Because taxes on labor and capital are high in the Northwest as elsewhere, the prices of housing and labor are higher than they should be. So are the prices of things that use labor intensively, such as medical care and education. In both the United States and Canada, the combination of income taxes and payroll taxes (such as unemployment insurance) puts a tax burden on paychecks that usually exceeds 30 percent. For a worker to get $1,000 in after-tax pay, she and her employer must write checks worth $300 or more to the government. These taxes effectively penalize hiring and working and push the economy to use fewer workers instead of fewer natural resources.

Levies on capital and labor squelch investment and worker effort. Every dollar raised through taxes on capital or labor reduces economic output by dampening productivity. Overall, taxes affecting the Northwest cause so-called deadweight losses of about 24 cents per dollar collected. All together, these losses come to approximately $26 billion annually in the region, equal to 8 percent of economic output.

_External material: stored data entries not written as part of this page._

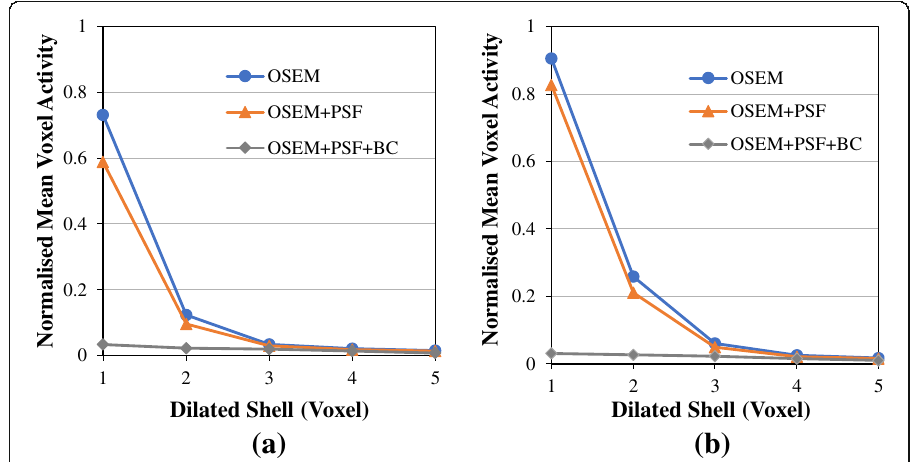
Fig. 11 The normalised mean activities within the dilated shells surrounding the NEMA bottle obtained at three full iterations with a no post-filter and b 4-mm Gaussian post-filter. This demonstrates how spill-in activity from the hot bottle to the surrounding shells reduces as we move farther away from the bottle. The voxel activities were normalised with the actual activity in the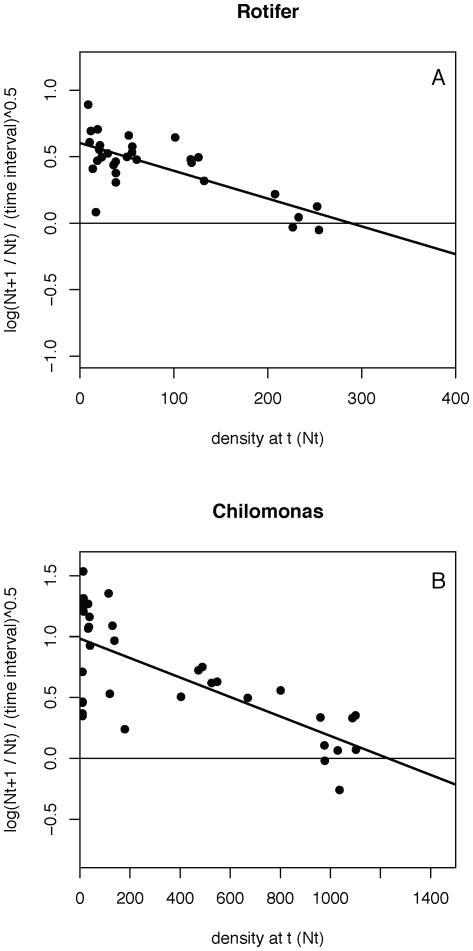
Relationship between population size and growth rate for Chilomonas sp. (A) and the rotifer species (B).Black points show growth rates from 5 replicates each at high nutrients microcosms as generally used in our study. Lines show the best fit estimates derived for r and K. Although we show all points, r and K were determined separately for each microcosm and then averaged to generate the best fit line.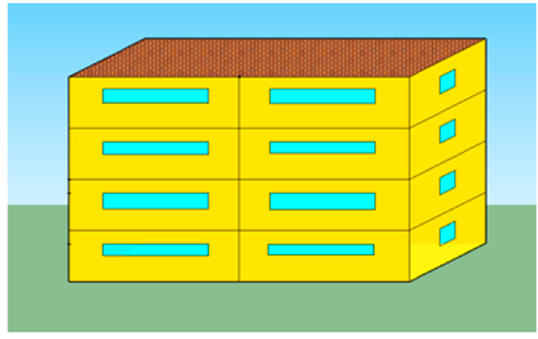
Figure 1. Single building representation in the SKETCHUP [79] environment. Table 2. Building envelope and geometric parameters.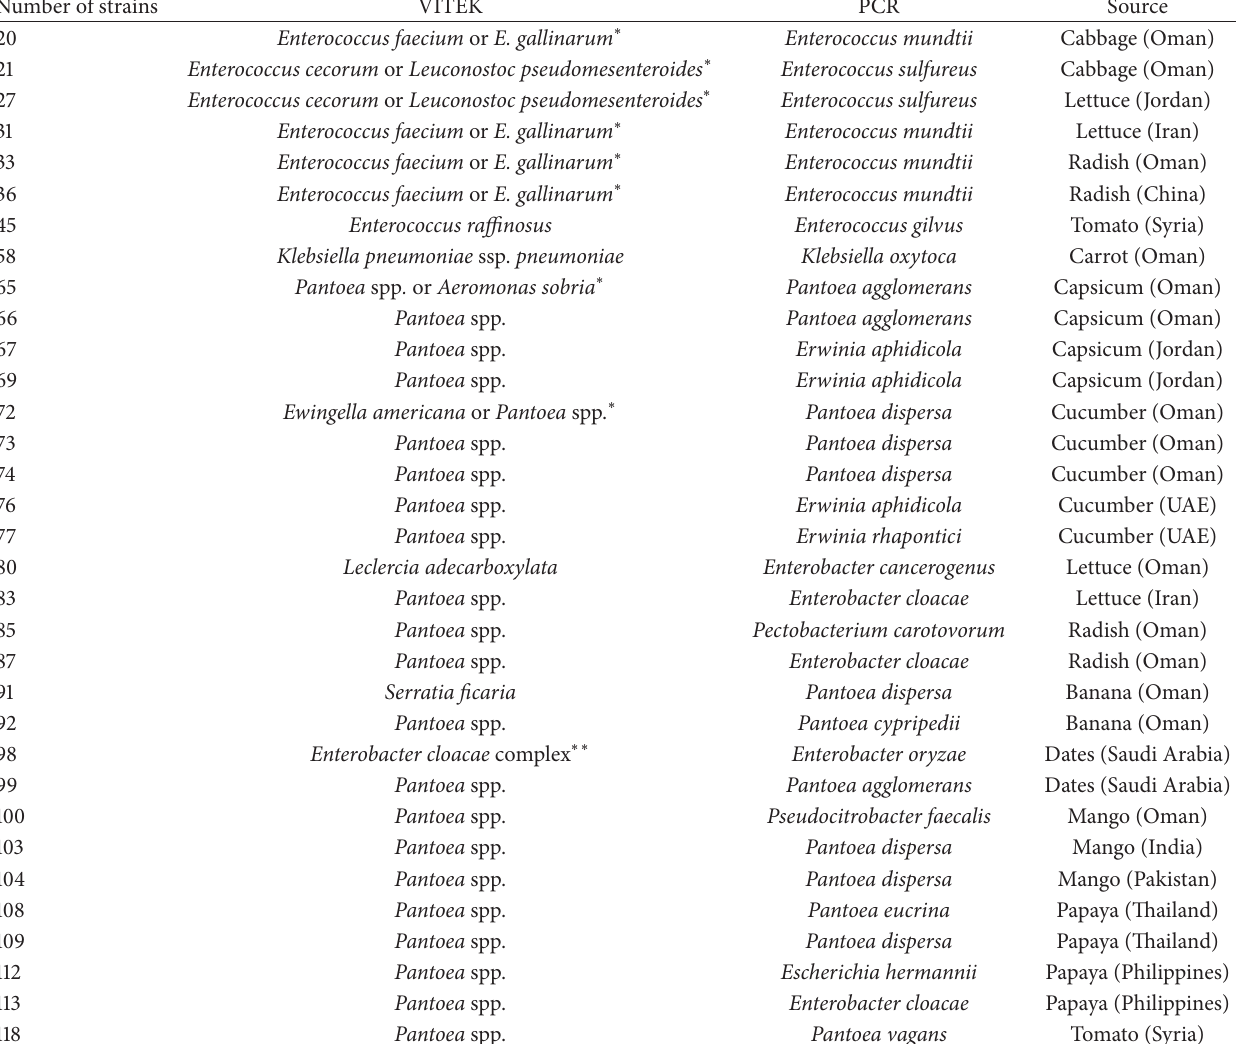
Table 3: Bacteria that were not similarly identified to species level by VITEK and PCR and their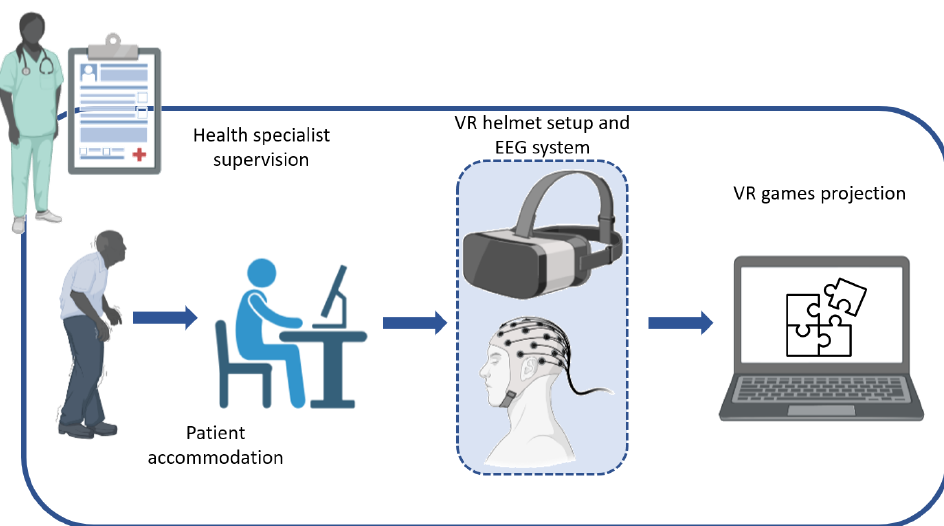
Figure 2. Assembly was carried out during the intervention with the VR system performed in the rehabilitation center in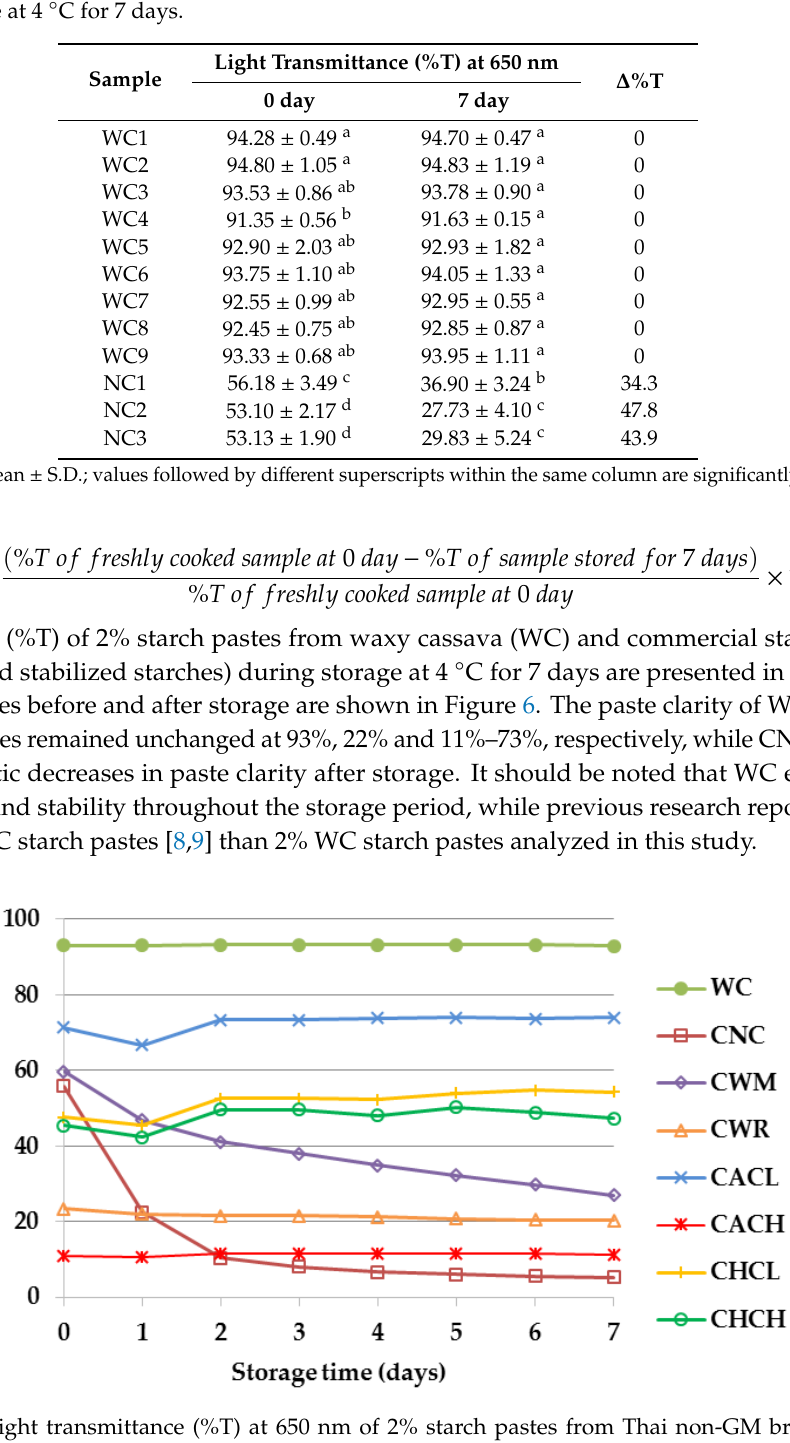
Figure 5. Light transmittance (%T) at 650 nm of 2% starch pastes from Thai non-GM bred waxy cassava starch (WC), commercial normal cassava starch (CNC), commercial waxy maize starch (CWM), commercial waxy rice starch (CWR) and commercial acetylated cassava starches with low and high degrees of substitutions (CACL and CACH) and commercial hydroxypropylated cassava starches with low and high degrees of molar substitutions (CHCL and CHCH) during storage at 4 °C for 7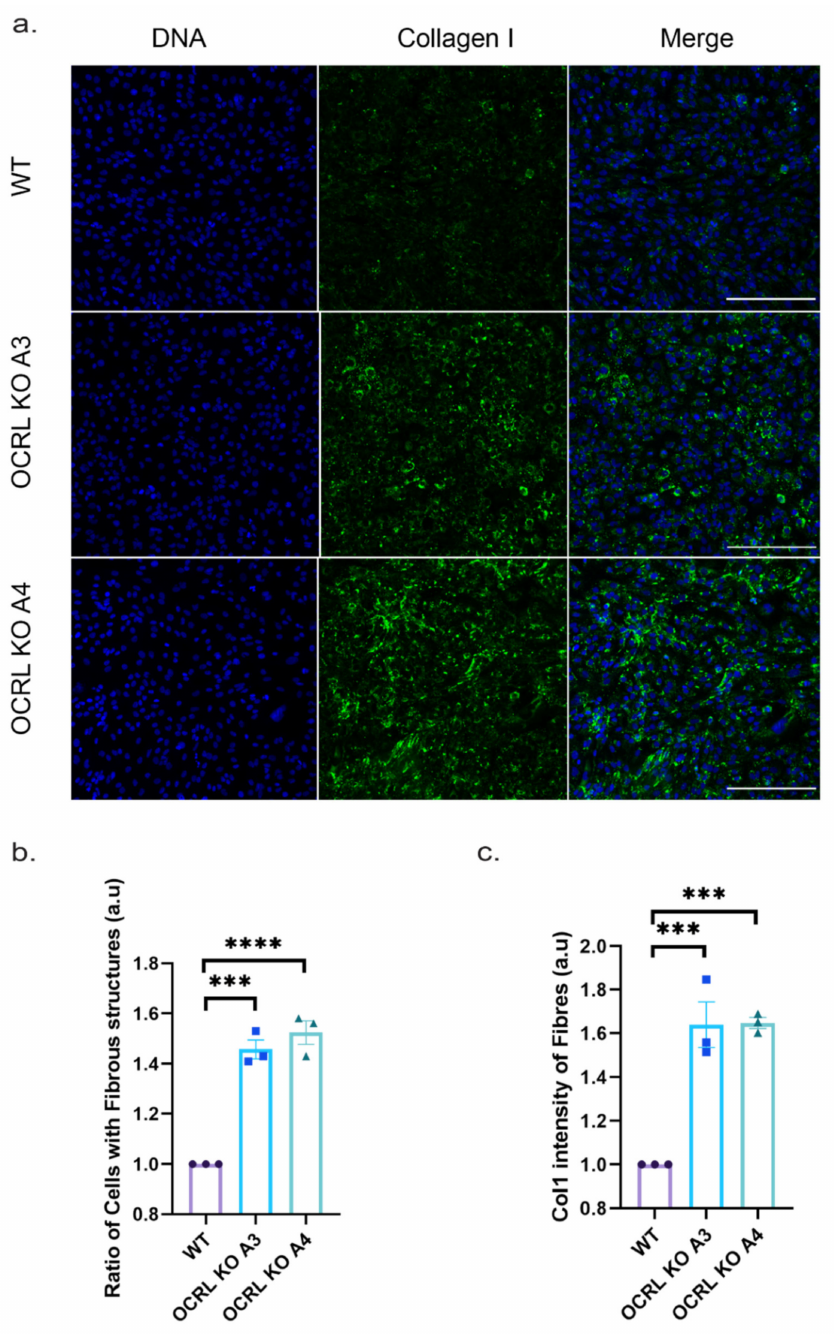
Figure 8. Collagen deposition: ( a ) 2D experiment: Immunofluorescence images captured by an InCell 6000 when cells were cultured for 7 days and stained with Col 1 antibody without permeabilising the cells to stain for ECM deposition (green). Scale bar: 5 µ m. ( b ) 2D experiment: Graph showing increased ratio of cells with fibrous structures in OCRL KO cells when stained for collagen. ( c ) 2D experiment: graph showing increased collagen fibres deposited on OCRL KO cells measured by normalising the collagen staining intensity by the number of cells. Ordinary one-way ANOVA and Dunnett’s multiple comparison test, N = 3 (>50 cells per N), ***, p < 0.001; ****, p < 0.0001, error bar represents the mean with ±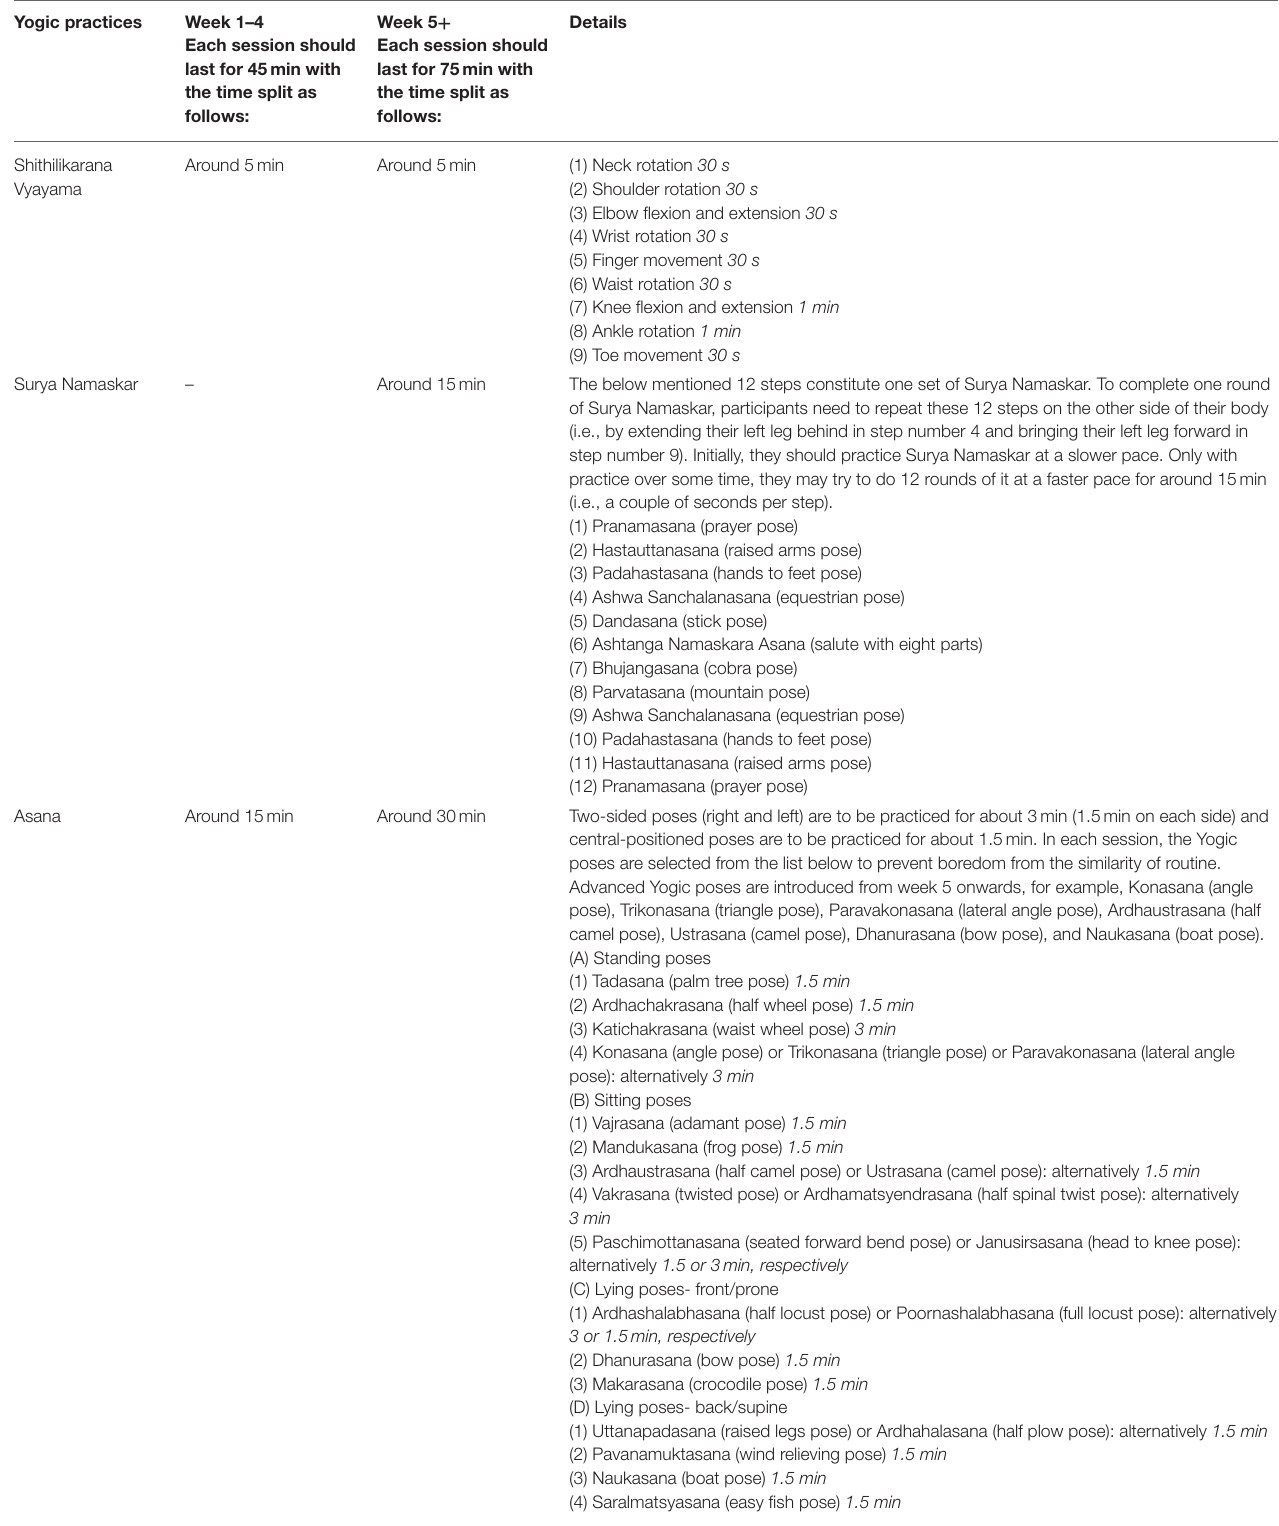
TABLE 4 | Structure and content of the Yoga sessions. Yogic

A tax shift revolt in the Northwest may not come easily. The idea is still new and unfamiliar; existing taxes, though products of a history of errors, have the force of custom behind them. Fortunately, reforms need not occur all at once. A tax shift can proceed in steps, and each step will strengthen the economy while helping the environment. In the end, the practical challenge is one of public education and political organizing, and the organizing may come more easily than expected. After all, we have much to lose--needless death and suffering, unnecessary poverty and unemployment, endangerment of the landscape, and tax laws that punish virtues while rewarding vices.